03 October, 2018
Claims for damages as a consequence of abuse show no signs of abating and remain a significant expense to Local Authorities. Claims for damages are often based upon an argument by the victim that the abuse they suffered has directly contributed to difficulties in their lives, such as, loss of earning potential.
M.G. v (1) Thomas Street & (2) The Governors of St Augustine of Canterbury RC High School (2018) is the first case to consider the impact of illegal conduct of the claimant, allegedly arising from the emotional impact of the abuse, on their claim for damages.

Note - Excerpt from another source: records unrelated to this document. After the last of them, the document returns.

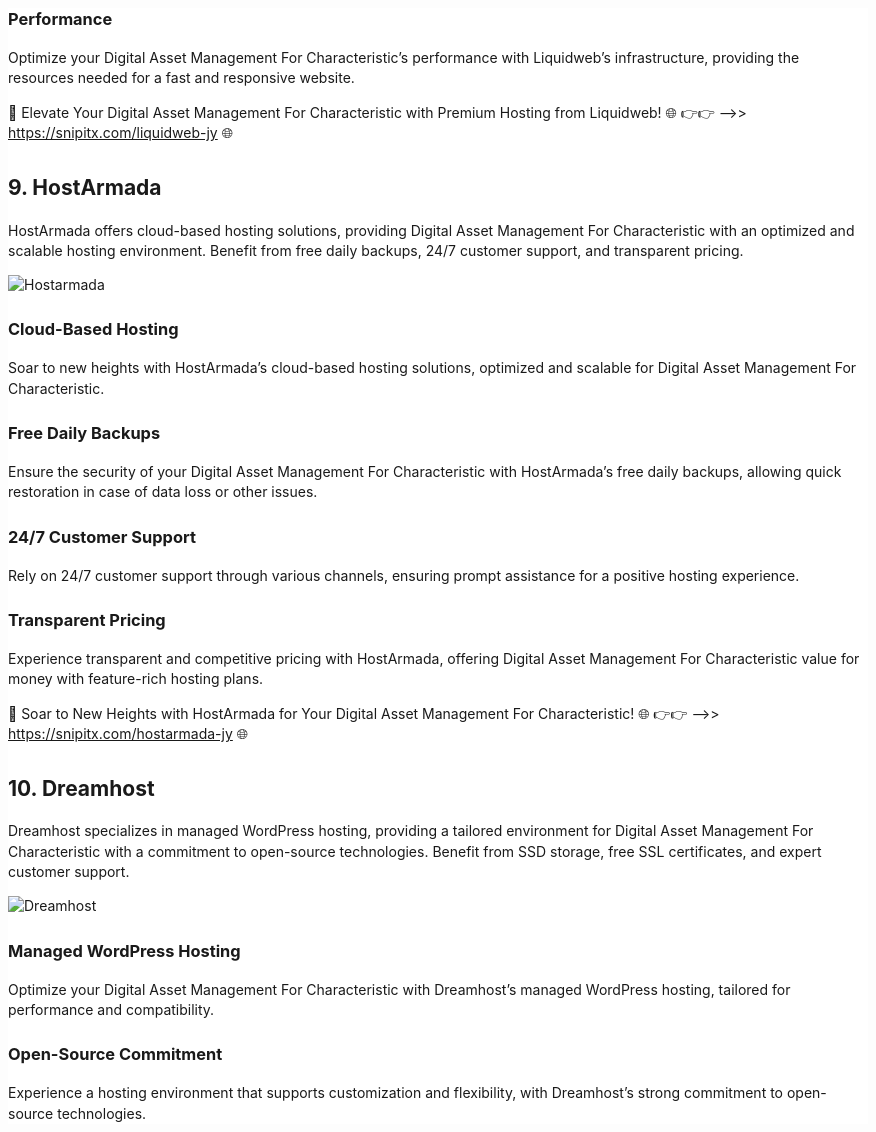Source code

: ### Performance
Optimize your Digital Asset Management For Characteristic’s performance with Liquidweb’s infrastructure, providing the resources needed for a fast and responsive website.

🚀 Elevate Your Digital Asset Management For Characteristic with Premium Hosting from Liquidweb! 🌐
👉👉 -->> https://snipitx.com/liquidweb-jy 🌐

## 9. HostArmada

HostArmada offers cloud-based hosting solutions, providing Digital Asset Management For Characteristic with an optimized and scalable hosting environment. Benefit from free daily backups, 24/7 customer support, and transparent pricing.

![Hostarmada](https://i.imgur.com/KFbdf3o.jpeg "Hostarmada Hosting")

### Cloud-Based Hosting
Soar to new heights with HostArmada’s cloud-based hosting solutions, optimized and scalable for Digital Asset Management For Characteristic.

### Free Daily Backups
Ensure the security of your Digital Asset Management For Characteristic with HostArmada’s free daily backups, allowing quick restoration in case of data loss or other issues.

### 24/7 Customer Support
Rely on 24/7 customer support through various channels, ensuring prompt assistance for a positive hosting experience.

### Transparent Pricing
Experience transparent and competitive pricing with HostArmada, offering Digital Asset Management For Characteristic value for money with feature-rich hosting plans.

🚀 Soar to New Heights with HostArmada for Your Digital Asset Management For Characteristic! 🌐
👉👉 -->> https://snipitx.com/hostarmada-jy 🌐

## 10. Dreamhost

Dreamhost specializes in managed WordPress hosting, providing a tailored environment for Digital Asset Management For Characteristic with a commitment to open-source technologies. Benefit from SSD storage, free SSL certificates, and expert customer support.

![Dreamhost](https://i.imgur.com/rXIg8ip.jpeg "Dreamhost Hosting")

### Managed WordPress Hosting
Optimize your Digital Asset Management For Characteristic with Dreamhost’s managed WordPress hosting, tailored for performance and compatibility.

### Open-Source Commitment
Experience a hosting environment that supports customization and flexibility, with Dreamhost’s strong commitment to open-source technologies.
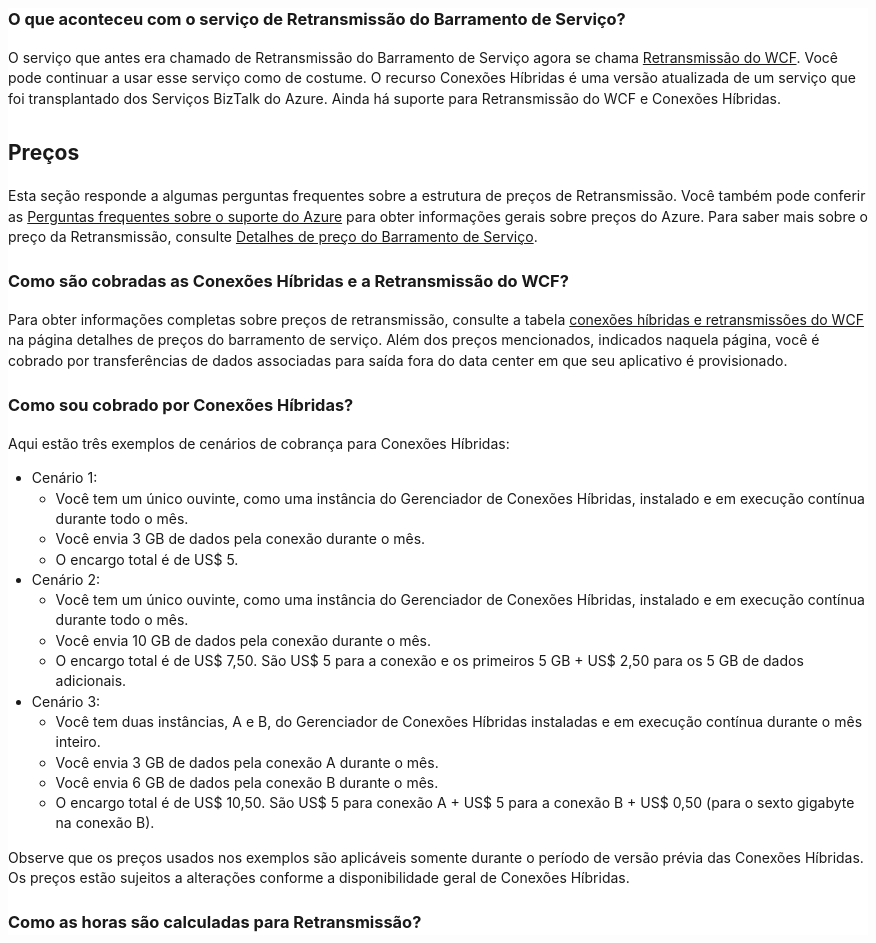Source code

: ### <a name="what-happened-to-service-bus-relay-service"></a>O que aconteceu com o serviço de Retransmissão do Barramento de Serviço?
O serviço que antes era chamado de Retransmissão do Barramento de Serviço agora se chama [Retransmissão do WCF](service-bus-relay-tutorial.md). Você pode continuar a usar esse serviço como de costume. O recurso Conexões Híbridas é uma versão atualizada de um serviço que foi transplantado dos Serviços BizTalk do Azure. Ainda há suporte para Retransmissão do WCF e Conexões Híbridas.

## <a name="pricing"></a>Preços
Esta seção responde a algumas perguntas frequentes sobre a estrutura de preços de Retransmissão. Você também pode conferir as [Perguntas frequentes sobre o suporte do Azure](https://azure.microsoft.com/support/faq/) para obter informações gerais sobre preços do Azure. Para saber mais sobre o preço da Retransmissão, consulte [Detalhes de preço do Barramento de Serviço][Pricing overview].

### <a name="how-do-you-charge-for-hybrid-connections-and-wcf-relay"></a>Como são cobradas as Conexões Híbridas e a Retransmissão do WCF?
Para obter informações completas sobre preços de retransmissão, consulte a tabela [conexões híbridas e retransmissões do WCF][Pricing overview] na página detalhes de preços do barramento de serviço. Além dos preços mencionados, indicados naquela página, você é cobrado por transferências de dados associadas para saída fora do data center em que seu aplicativo é provisionado.

### <a name="how-am-i-billed-for-hybrid-connections"></a>Como sou cobrado por Conexões Híbridas?
Aqui estão três exemplos de cenários de cobrança para Conexões Híbridas:

*   Cenário 1:
    *   Você tem um único ouvinte, como uma instância do Gerenciador de Conexões Híbridas, instalado e em execução contínua durante todo o mês.
    *   Você envia 3 GB de dados pela conexão durante o mês. 
    *   O encargo total é de US$ 5.
*   Cenário 2:
    *   Você tem um único ouvinte, como uma instância do Gerenciador de Conexões Híbridas, instalado e em execução contínua durante todo o mês.
    *   Você envia 10 GB de dados pela conexão durante o mês.
    *   O encargo total é de US$ 7,50. São US$ 5 para a conexão e os primeiros 5 GB + US$ 2,50 para os 5 GB de dados adicionais.
*   Cenário 3:
    *   Você tem duas instâncias, A e B, do Gerenciador de Conexões Híbridas instaladas e em execução contínua durante o mês inteiro.
    *   Você envia 3 GB de dados pela conexão A durante o mês.
    *   Você envia 6 GB de dados pela conexão B durante o mês.
    *   O encargo total é de US$ 10,50. São US$ 5 para conexão A + US$ 5 para a conexão B + US$ 0,50 (para o sexto gigabyte na conexão B).

Observe que os preços usados nos exemplos são aplicáveis somente durante o período de versão prévia das Conexões Híbridas. Os preços estão sujeitos a alterações conforme a disponibilidade geral de Conexões Híbridas.

### <a name="how-are-hours-calculated-for-relay"></a>Como as horas são calculadas para Retransmissão?


[Pricing overview]: https://azure.microsoft.com/pricing/details/service-bus/
[Relay exceptions]: relay-exceptions.md
[Shared Access Signatures]: ../service-bus-messaging/service-bus-sas.md
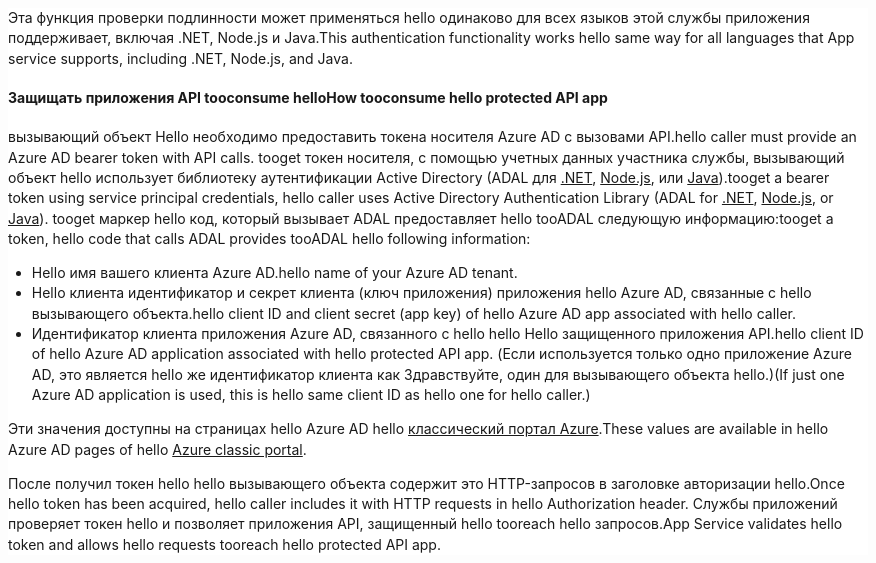 <span data-ttu-id="d2493-139">Эта функция проверки подлинности может применяться hello одинаково для всех языков этой службы приложения поддерживает, включая .NET, Node.js и Java.</span><span class="sxs-lookup"><span data-stu-id="d2493-139">This authentication functionality works hello same way for all languages that App service supports, including .NET, Node.js, and Java.</span></span> 

#### <a name="how-tooconsume-hello-protected-api-app"></a><span data-ttu-id="d2493-140">Защищать приложения API tooconsume hello</span><span class="sxs-lookup"><span data-stu-id="d2493-140">How tooconsume hello protected API app</span></span>
<span data-ttu-id="d2493-141">вызывающий объект Hello необходимо предоставить токена носителя Azure AD с вызовами API.</span><span class="sxs-lookup"><span data-stu-id="d2493-141">hello caller must provide an Azure AD bearer token with API calls.</span></span> <span data-ttu-id="d2493-142">tooget токен носителя, с помощью учетных данных участника службы, вызывающий объект hello использует библиотеку аутентификации Active Directory (ADAL для [.NET](https://www.nuget.org/packages/Microsoft.IdentityModel.Clients.ActiveDirectory), [Node.js](https://github.com/AzureAD/azure-activedirectory-library-for-nodejs), или [Java](https://github.com/AzureAD/azure-activedirectory-library-for-java)).</span><span class="sxs-lookup"><span data-stu-id="d2493-142">tooget a bearer token using service principal credentials, hello caller uses Active Directory Authentication Library (ADAL for [.NET](https://www.nuget.org/packages/Microsoft.IdentityModel.Clients.ActiveDirectory), [Node.js](https://github.com/AzureAD/azure-activedirectory-library-for-nodejs), or [Java](https://github.com/AzureAD/azure-activedirectory-library-for-java)).</span></span> <span data-ttu-id="d2493-143">tooget маркер hello код, который вызывает ADAL предоставляет hello tooADAL следующую информацию:</span><span class="sxs-lookup"><span data-stu-id="d2493-143">tooget a token, hello code that calls ADAL provides tooADAL hello following information:</span></span>

* <span data-ttu-id="d2493-144">Hello имя вашего клиента Azure AD.</span><span class="sxs-lookup"><span data-stu-id="d2493-144">hello name of your Azure AD tenant.</span></span>
* <span data-ttu-id="d2493-145">Hello клиента идентификатор и секрет клиента (ключ приложения) приложения hello Azure AD, связанные с hello вызывающего объекта.</span><span class="sxs-lookup"><span data-stu-id="d2493-145">hello client ID and client secret (app key) of hello Azure AD app associated with hello caller.</span></span>
* <span data-ttu-id="d2493-146">Идентификатор клиента приложения Azure AD, связанного с hello hello Hello защищенного приложения API.</span><span class="sxs-lookup"><span data-stu-id="d2493-146">hello client ID of hello Azure AD application associated with hello protected API app.</span></span> <span data-ttu-id="d2493-147">(Если используется только одно приложение Azure AD, это является hello же идентификатор клиента как Здравствуйте, один для вызывающего объекта hello.)</span><span class="sxs-lookup"><span data-stu-id="d2493-147">(If just one Azure AD application is used, this is hello same client ID as hello one for hello caller.)</span></span>

<span data-ttu-id="d2493-148">Эти значения доступны на страницах hello Azure AD hello [классический портал Azure](https://manage.windowsazure.com/).</span><span class="sxs-lookup"><span data-stu-id="d2493-148">These values are available in hello Azure AD pages of hello [Azure classic portal](https://manage.windowsazure.com/).</span></span>

<span data-ttu-id="d2493-149">После получил токен hello hello вызывающего объекта содержит это HTTP-запросов в заголовке авторизации hello.</span><span class="sxs-lookup"><span data-stu-id="d2493-149">Once hello token has been acquired, hello caller includes it with HTTP requests in hello Authorization header.</span></span>  <span data-ttu-id="d2493-150">Службы приложений проверяет токен hello и позволяет приложения API, защищенный hello tooreach hello запросов.</span><span class="sxs-lookup"><span data-stu-id="d2493-150">App Service validates hello token and allows hello requests tooreach hello protected API app.</span></span>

The claimant, MG, was abused by his German Teacher when at school. As an adult, MG, brought a claim for damages against both the Teacher and the school. The claim was defended by the Local Authority on behalf of the school. MG claimed that the abuse suffered by him directly contributed to a chaotic lifestyle that included illicit drug misuse between 1993 and 2013, leading to him being unable to secure long-term employment until 2013.
The question therefore arose as to whether an illegal act (illicit substance misuse) that led to a failure to obtain long-term employment (and therefore a loss of earnings) rendered the claim for loss of earnings void on the grounds of illegality.

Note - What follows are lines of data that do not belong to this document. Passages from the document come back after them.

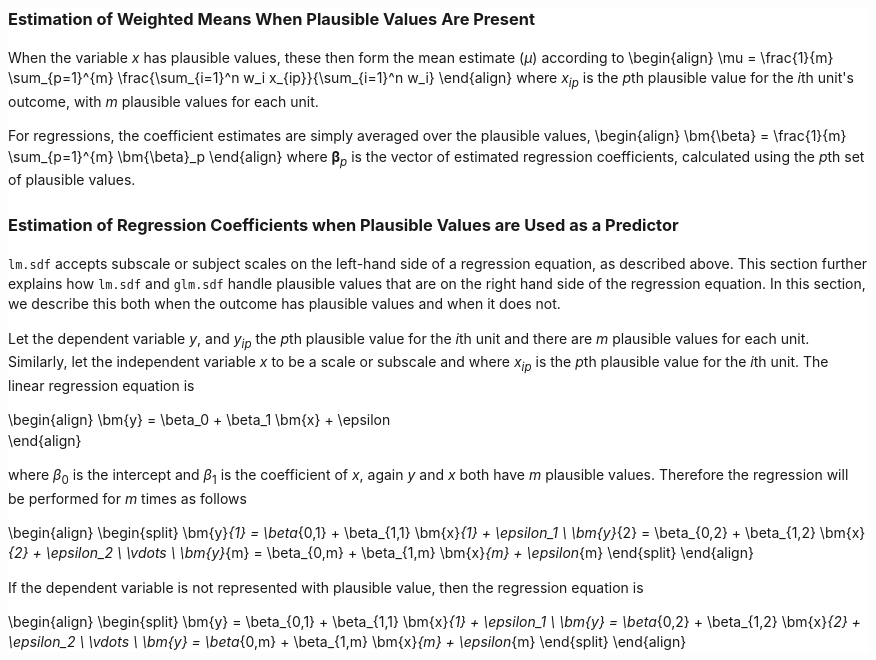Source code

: 
### Estimation of Weighted Means When Plausible Values Are Present

When the variable $x$ has plausible values, these then form the mean estimate ($\mu$) according to
\begin{align}
\mu = \frac{1}{m} \sum_{p=1}^{m} \frac{\sum_{i=1}^n w_i x_{ip}}{\sum_{i=1}^n w_i}
\end{align}
where $x_{ip}$ is the $p$th plausible value for the $i$th unit's outcome, with $m$ plausible values for each unit.

For regressions, the coefficient estimates are simply averaged over the plausible values,
\begin{align}
\bm{\beta} = \frac{1}{m} \sum_{p=1}^{m} \bm{\beta}_p
\end{align}
where $\bm{\beta}_p$ is the vector of estimated regression coefficients, calculated using the $p$th set of plausible values.

### Estimation of Regression Coefficients when Plausible Values are Used as a Predictor

`lm.sdf` accepts subscale or subject scales on the left-hand side of a regression equation, as described above. This section further explains how `lm.sdf` and `glm.sdf` handle plausible values that are on the right hand side of the regression equation. In this section, we describe this both when the outcome has plausible values and when it does not.

Let the dependent variable $y$, and $y_{ip}$ the $p$th plausible value for the $i$th unit and there are $m$ plausible values for each unit. Similarly, let the independent variable $x$ to be a scale or subscale and where $x_{ip}$ is the $p$th plausible value for the $i$th unit. The linear regression equation is

\begin{align}
\bm{y} = \beta_0 + \beta_1 \bm{x}  + \epsilon  
\end{align}

where $\beta_0$ is the intercept and $\beta_1$ is the coefficient of $x$, again $y$ and $x$ both have $m$ plausible values. Therefore the regression will be performed for $m$ times as follows

\begin{align}
\begin{split}
\bm{y}_{1} = \beta_{0,1} + \beta_{1,1} \bm{x}_{1}  + \epsilon_1 \\
\bm{y}_{2} = \beta_{0,2} + \beta_{1,2} \bm{x}_{2}  + \epsilon_2 \\
 \vdots \\
\bm{y}_{m} = \beta_{0,m} + \beta_{1,m} \bm{x}_{m}  + \epsilon_{m}
\end{split}
\end{align}

If the dependent variable is not represented with plausible value, then the regression equation is

\begin{align}
\begin{split}
\bm{y} = \beta_{0,1} + \beta_{1,1} \bm{x}_{1}  + \epsilon_1 \\
\bm{y} = \beta_{0,2} + \beta_{1,2} \bm{x}_{2}  + \epsilon_2 \\
 \vdots \\
\bm{y} = \beta_{0,m} + \beta_{1,m} \bm{x}_{m}  + \epsilon_{m}
\end{split}
\end{align}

The defence of illegality, and its impact on claims for damages has been considered by the courts on numerous occasions and most recently by the Supreme Court in the case of Patel v Mizra  UKSC 42. In applying the principles from Patel, HHJ G Smith held: "in my judgment, claims arising from sexual abuse do not form a special category of claims in which different considerations apply. It is therefore highly persuasive that in all cases of which I am aware in which the issue has been considered by the court, the same decision has been reached." Accordingly, the claim for loss of earnings against the school was dismissed as the loss was caused by the use of illegal drugs and not the abuse suffered.
Although this is only a County Court judgment, the case is significant as it is the first historic sexual abuse claim against a Local Authority to consider illegality of illegal drug use on the part of the claimant. Local Authorities should be aware of this case and consider its impact upon ongoing or future claims for loss of earnings.

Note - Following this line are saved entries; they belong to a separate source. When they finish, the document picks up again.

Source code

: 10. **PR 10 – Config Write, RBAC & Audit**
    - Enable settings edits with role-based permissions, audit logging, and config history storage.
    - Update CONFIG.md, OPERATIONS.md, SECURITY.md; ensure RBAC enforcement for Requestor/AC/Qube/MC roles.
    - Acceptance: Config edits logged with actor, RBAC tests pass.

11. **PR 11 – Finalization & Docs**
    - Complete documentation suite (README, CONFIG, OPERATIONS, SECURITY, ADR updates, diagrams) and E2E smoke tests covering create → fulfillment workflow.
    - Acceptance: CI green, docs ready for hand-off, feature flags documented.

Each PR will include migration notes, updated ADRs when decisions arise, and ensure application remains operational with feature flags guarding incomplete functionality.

It is also worth noting that HHJ G Smith drew a distinction between the use of legal substances to manage the emotional impact of abuse and the use of illegal drugs. He stated: "Where an injured party turns to a legal substance to deal with distress caused by a tortious act, then on the face of it such conduct would not be unreasonable." This begs the question, that if MG had turned to alcohol only and it could be proven that this was as a result of the abuse, and it could be proven that this affected his employment prospects, potentially his claim could have succeeded.